Skip to content

science autoencoder

Yana edited this page Sep 21, 2017 · 1 revision

Science 2006

science-autoencoder Reducing the Dimensionality of Data with Neural Networks [PDF] [notes]

Geoffrey Hinton, Ruslan Salakhutdinov

Objective

Introduce autoencoder networks, present a pre-training and finetuning method

The initialization takes advantage of several stacked Restricted Boltzamann Machines that are easy to train in a stochastic manner.

Synthesis

Motivation for autoencoders

Dimensionality reduction facilitates several tasks (classification, visualization of data, storage, ...), as dimensionality reduction aims at capturing the structure of the data.

A common algorithm for dimensionality reduction is PCA. Unlike PCA, autoencoder networks are not linear.

The autoencoder can be decomposed into two networks:

  • the encoder that takes a high-dimensional input and that outputs a low-dimensional vector
  • the decoder that takes the produced low-dimensional vector and goes back to a high-dimensional representation, trying to reconstruct the initial

The networks are trained so that the distances between the high-dimensional inputs and outputs are minimized using gradient descent (which takes advantage of the chain rule)

Weight initialization

When there are multiple hidden layers, initialization of the weights is crucial

  • to high values of the weights leads to poor local minima
  • small weights lead to small gradients in the early layers, and therefore training is slow

Restricted Boltzmann Machines (RBM)

An idea is to build upon RBMs to produce efficient auto-encoders with good initialization.

Given the input, the hidden state is updated so that each hidden state activation j is set to 1 or 0 probabilistically by taking into account the value sigma(b_j + sum(v_i w_{ij})) where b_j is the bias associated to that hidden state, w_ij are the weights that connect the v_i input states (the pixel value of the input at location i) with the hidden state, sigma is the logistic function 1/(1 + exp(-x))

- What is being asked -
In the autoencoder notes above, list every symbol that the last sentence explains after the word "where", with what each one stands for.

- Data shown -
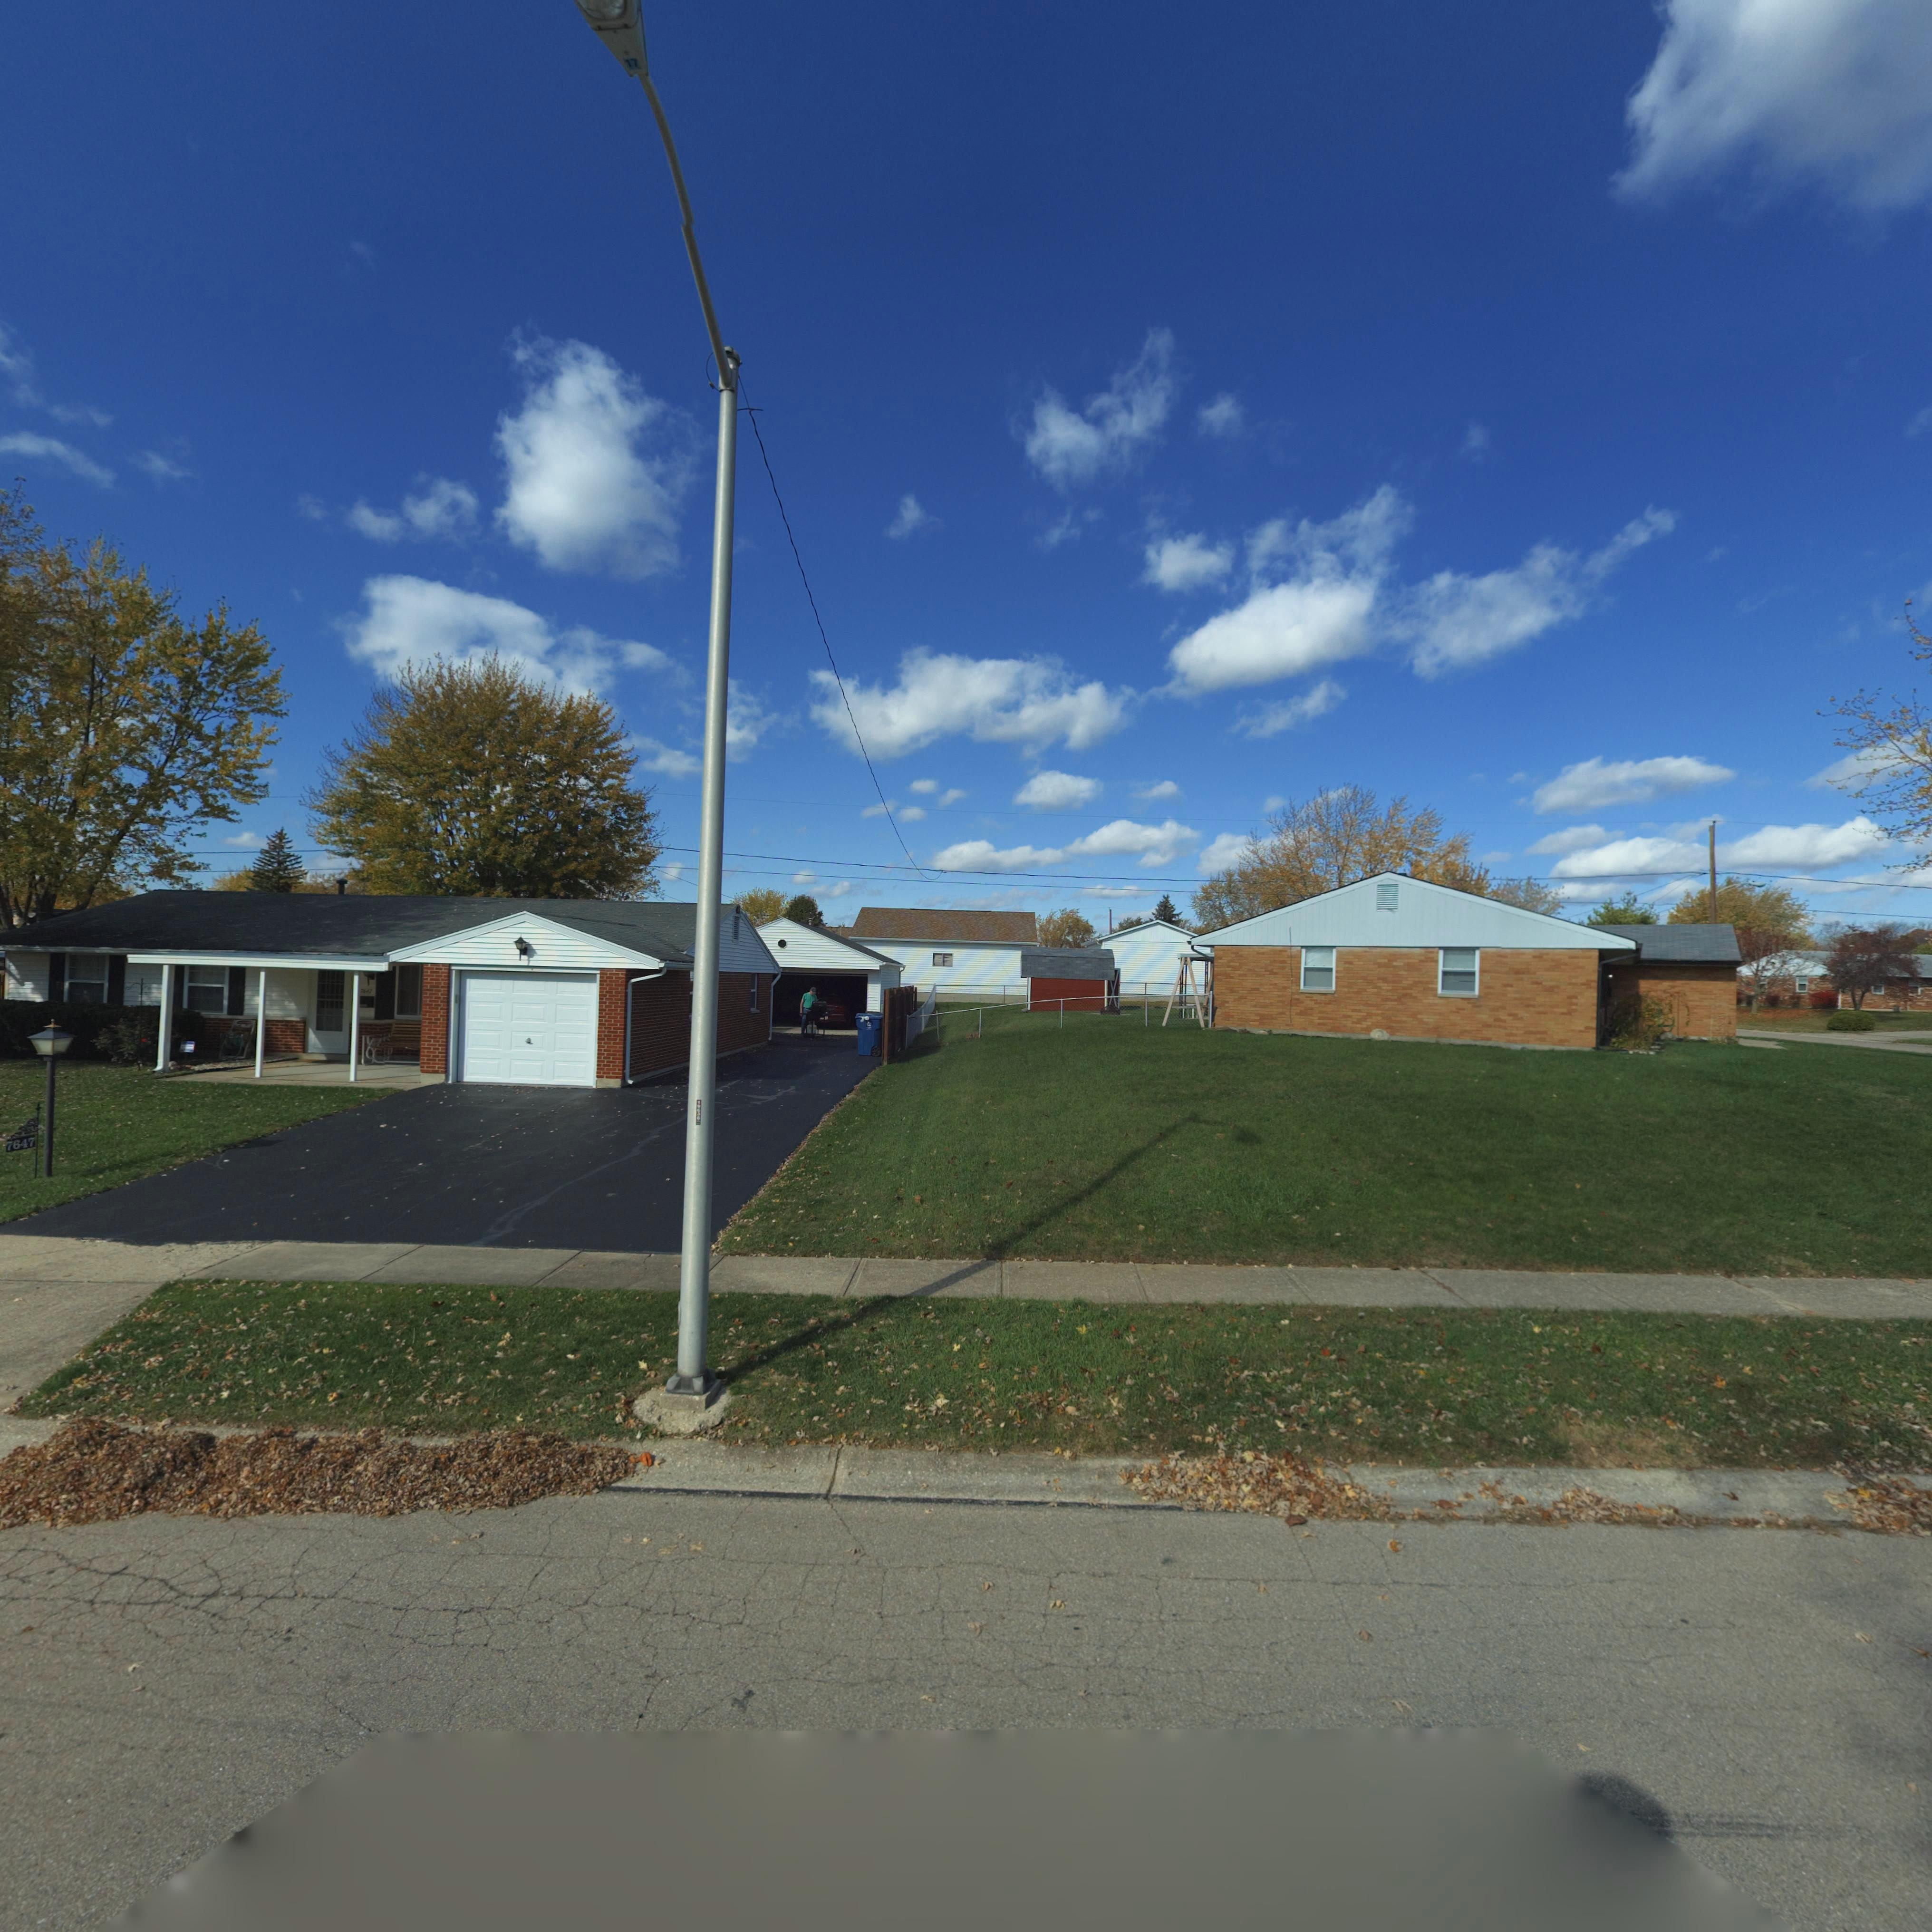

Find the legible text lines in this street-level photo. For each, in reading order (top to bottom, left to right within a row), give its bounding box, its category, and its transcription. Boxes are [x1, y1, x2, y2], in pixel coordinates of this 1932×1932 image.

- Task result -
- b_j: the bias associated with the hidden state
- w_ij: the weights that connect the v_i input states with the hidden state
- v_i: the input states, the pixel value of the input at location i
- sigma: the logistic function 1/(1 + exp(-x))